Stated problem – Extract each row below that contains the string "curve" and copy it in full.

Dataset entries
================================

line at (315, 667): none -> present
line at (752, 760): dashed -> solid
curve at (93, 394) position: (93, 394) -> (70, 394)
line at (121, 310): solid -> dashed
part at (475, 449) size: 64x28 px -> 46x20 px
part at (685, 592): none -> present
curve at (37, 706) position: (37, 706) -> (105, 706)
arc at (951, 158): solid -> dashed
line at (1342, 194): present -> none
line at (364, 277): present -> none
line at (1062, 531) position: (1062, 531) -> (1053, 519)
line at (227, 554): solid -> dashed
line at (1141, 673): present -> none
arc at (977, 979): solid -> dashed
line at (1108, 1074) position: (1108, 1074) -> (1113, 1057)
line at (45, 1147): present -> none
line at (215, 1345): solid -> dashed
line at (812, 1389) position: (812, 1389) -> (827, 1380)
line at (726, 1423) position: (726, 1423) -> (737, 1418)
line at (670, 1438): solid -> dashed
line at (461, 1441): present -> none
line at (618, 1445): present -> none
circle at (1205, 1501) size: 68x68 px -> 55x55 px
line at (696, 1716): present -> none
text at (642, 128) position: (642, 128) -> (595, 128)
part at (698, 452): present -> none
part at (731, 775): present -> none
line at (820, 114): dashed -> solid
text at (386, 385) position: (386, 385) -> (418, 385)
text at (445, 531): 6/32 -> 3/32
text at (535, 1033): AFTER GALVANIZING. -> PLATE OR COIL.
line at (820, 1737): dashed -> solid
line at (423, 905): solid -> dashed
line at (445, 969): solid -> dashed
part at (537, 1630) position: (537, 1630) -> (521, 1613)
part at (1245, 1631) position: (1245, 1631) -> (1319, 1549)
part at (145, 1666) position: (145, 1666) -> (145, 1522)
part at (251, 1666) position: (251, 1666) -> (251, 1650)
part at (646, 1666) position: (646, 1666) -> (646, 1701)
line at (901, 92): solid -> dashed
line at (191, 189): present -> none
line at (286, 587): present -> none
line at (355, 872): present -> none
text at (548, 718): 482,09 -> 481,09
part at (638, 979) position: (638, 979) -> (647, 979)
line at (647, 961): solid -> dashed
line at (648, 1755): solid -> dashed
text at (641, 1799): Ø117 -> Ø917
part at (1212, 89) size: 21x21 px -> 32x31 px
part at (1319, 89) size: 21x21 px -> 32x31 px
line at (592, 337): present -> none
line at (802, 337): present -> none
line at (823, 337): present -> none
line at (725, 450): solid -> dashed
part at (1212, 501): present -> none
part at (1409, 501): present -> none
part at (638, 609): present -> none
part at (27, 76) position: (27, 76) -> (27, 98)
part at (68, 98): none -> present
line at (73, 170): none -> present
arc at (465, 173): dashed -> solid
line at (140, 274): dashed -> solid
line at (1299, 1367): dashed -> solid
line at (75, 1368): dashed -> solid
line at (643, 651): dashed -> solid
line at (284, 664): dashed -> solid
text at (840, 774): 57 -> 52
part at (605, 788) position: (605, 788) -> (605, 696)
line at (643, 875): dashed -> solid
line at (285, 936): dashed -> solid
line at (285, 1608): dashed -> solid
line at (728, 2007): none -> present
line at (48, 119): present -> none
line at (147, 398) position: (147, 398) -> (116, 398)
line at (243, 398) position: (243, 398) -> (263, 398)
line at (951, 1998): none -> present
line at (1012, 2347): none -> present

================================

Task response –
curve at (93, 394) position: (93, 394) -> (70, 394)
curve at (37, 706) position: (37, 706) -> (105, 706)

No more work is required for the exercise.